Yesterday, on my daily coffee run at my neighborhood Starbucks I ran into my good friend Heidi.
Heidi’s beautiful three year old daughter is undergoing brain surgery tomorrow to remove tubers that are causing seizures in her little body. Heidi’s daughter bounced around Starbucks and asked me (as she usually does) if she could have a cookie. I know what cookies can do to three year olds at 10 AM, but this time I didn’t even look at Heidi for permission. I picked her up and asked her to point to the cookie she wanted and as we waited in line to pay for the cookie, I gestured to Gina (the manager at Starbucks) that this little girl was having brain surgery tomorrow.
I mouthed, mother to mother, ‘can you even imagine?’ Gina and I shook our heads at each other and she handed the little girl her cookie.
I left Starbucks, hugged Heidi, waved at Gina and went to work.
An hour later, I received a text from Heidi with a beautiful picture of her daughter, hugging a Starbucks bear.
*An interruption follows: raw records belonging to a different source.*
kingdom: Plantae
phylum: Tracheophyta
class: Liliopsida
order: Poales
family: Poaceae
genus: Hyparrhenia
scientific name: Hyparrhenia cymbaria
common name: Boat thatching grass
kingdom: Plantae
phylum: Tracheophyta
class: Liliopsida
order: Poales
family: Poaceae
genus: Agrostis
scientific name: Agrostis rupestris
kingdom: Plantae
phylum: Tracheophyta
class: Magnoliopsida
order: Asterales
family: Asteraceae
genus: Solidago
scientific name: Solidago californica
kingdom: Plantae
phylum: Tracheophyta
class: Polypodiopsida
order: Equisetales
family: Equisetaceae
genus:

She wrote, “Your baristas are the best.”
Gina had given her a bear to keep her company in the hospital and with that bear, Gina gave Heidi kindness, acknowledgement and recognition of her incredible strength and courage.
I told my husband the story, I shared in Heidi’s joy as she treasured the unexpected but much appreciated act of kindness from a stranger ahead of a difficult, uncertain time. I kept this story of kindness to myself, mostly.
This morning, I stood in line at the same Starbucks to order the same coffee from the same friendly faces. Gina asked me urgently, when would I know about the surgery? Did they need anything else? She had just been talking to her District Manager (who was seated at a corner table in the store) about the little girl and how much it had moved her to meet her. I promised her I would keep her updated and thanked her for the cup of coffee. I got in my car, preoccupied by the Super Bowl or another memo I had to write, and thought about this story that had just unfolded at this store over the past two days.
The strangers who had been kind to me, to my friend, to each other and had done so without the expectation of anything in return. Only I had the full picture of the depth of Heidi’s fear around the surgery, the joy that Gina’s simple action had brought her daughter and the genuine concern Gina had for the child of a stranger. I sat in the driver seat and took out a business card and wrote a note to the District Manager. I went back into the rain, ran into the store and handed her the card without a word and ran back out.
Now, I have a lot of work to do and writing this blog has taken up a chunk of my morning but it was worth it. I had a front row seat to kindness this week, and I want to tell you about it and I hope you’ll look for it and tell me about it.